╭─ Exercise data

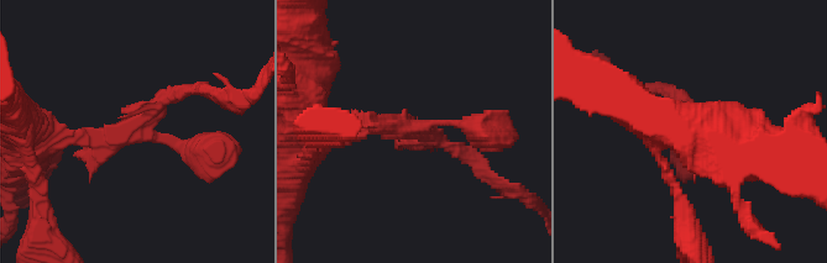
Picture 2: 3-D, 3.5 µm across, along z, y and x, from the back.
act=look view=em slice=xy step=5 show=tint pic=2 at=(408, 128) why='need the tissue'

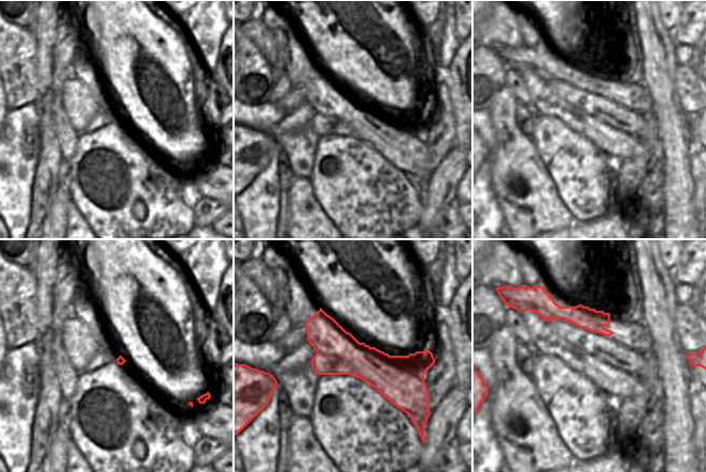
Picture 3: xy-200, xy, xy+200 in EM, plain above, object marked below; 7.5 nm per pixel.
act=pass runs_along=2:(55, 136), (134, 132), (210, 151) found='one cell here'

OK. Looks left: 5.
act=look view=3d um=3.5 pic=1 at=(575, 19) why='three-way junction'

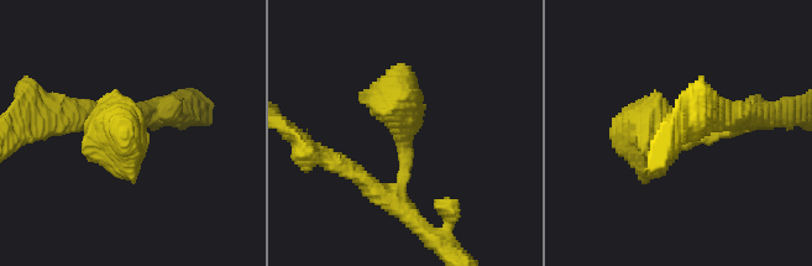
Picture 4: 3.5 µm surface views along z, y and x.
act=look view=em slice=xy step=3 show=tint pic=4 at=(408, 134) why='now the EM'

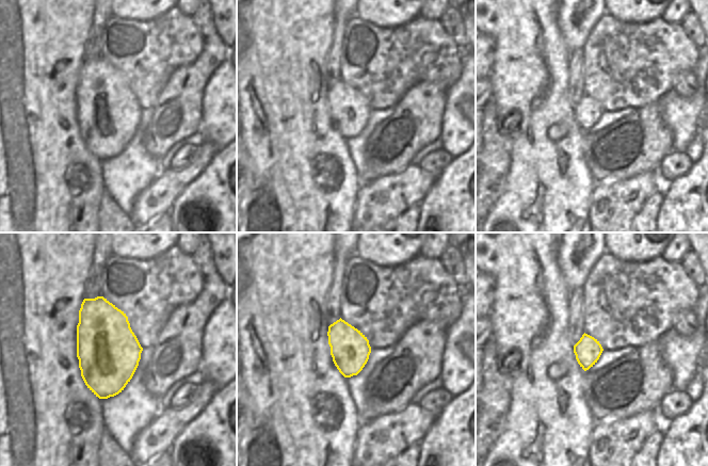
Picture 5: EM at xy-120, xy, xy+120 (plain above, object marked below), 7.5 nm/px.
act=look view=em slice=xy step=1 show=tint at=same

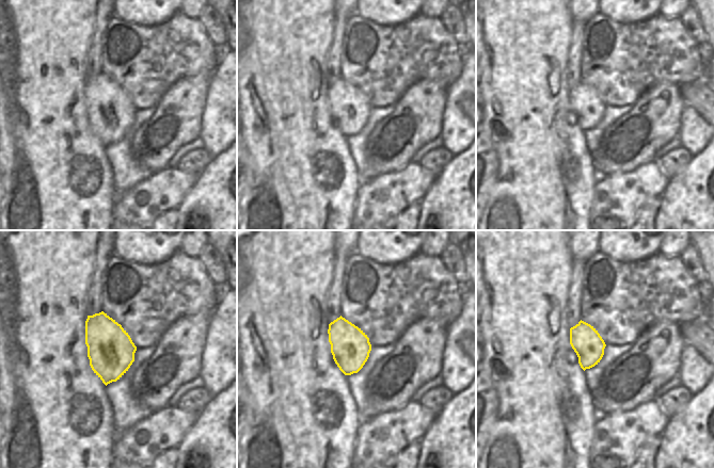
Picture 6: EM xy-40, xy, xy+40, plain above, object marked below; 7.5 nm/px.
act=pass arm_widths_nm=200,250,250 runs_along=4:(398, 207), (406, 121), (360, 93) found='all the same cell'

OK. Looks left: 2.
act=done edits=none rest=unchecked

╰─

■ Activity
Reproduce all of the data exactly; the pictures do not belong in the copy.

■ Result of this task
Picture 2: 3-D, 3.5 µm across, along z, y and x, from the back.
act=look view=em slice=xy step=5 show=tint pic=2 at=(408, 128) why='need the tissue'

Picture 3: xy-200, xy, xy+200 in EM, plain above, object marked below; 7.5 nm per pixel.
act=pass runs_along=2:(55, 136), (134, 132), (210, 151) found='one cell here'

OK. Looks left: 5.
act=look view=3d um=3.5 pic=1 at=(575, 19) why='three-way junction'

Picture 4: 3.5 µm surface views along z, y and x.
act=look view=em slice=xy step=3 show=tint pic=4 at=(408, 134) why='now the EM'

Picture 5: EM at xy-120, xy, xy+120 (plain above, object marked below), 7.5 nm/px.
act=look view=em slice=xy step=1 show=tint at=same

Picture 6: EM xy-40, xy, xy+40, plain above, object marked below; 7.5 nm/px.
act=pass arm_widths_nm=200,250,250 runs_along=4:(398, 207), (406, 121), (360, 93) found='all the same cell'

OK. Looks left: 2.
act=done edits=none rest=unchecked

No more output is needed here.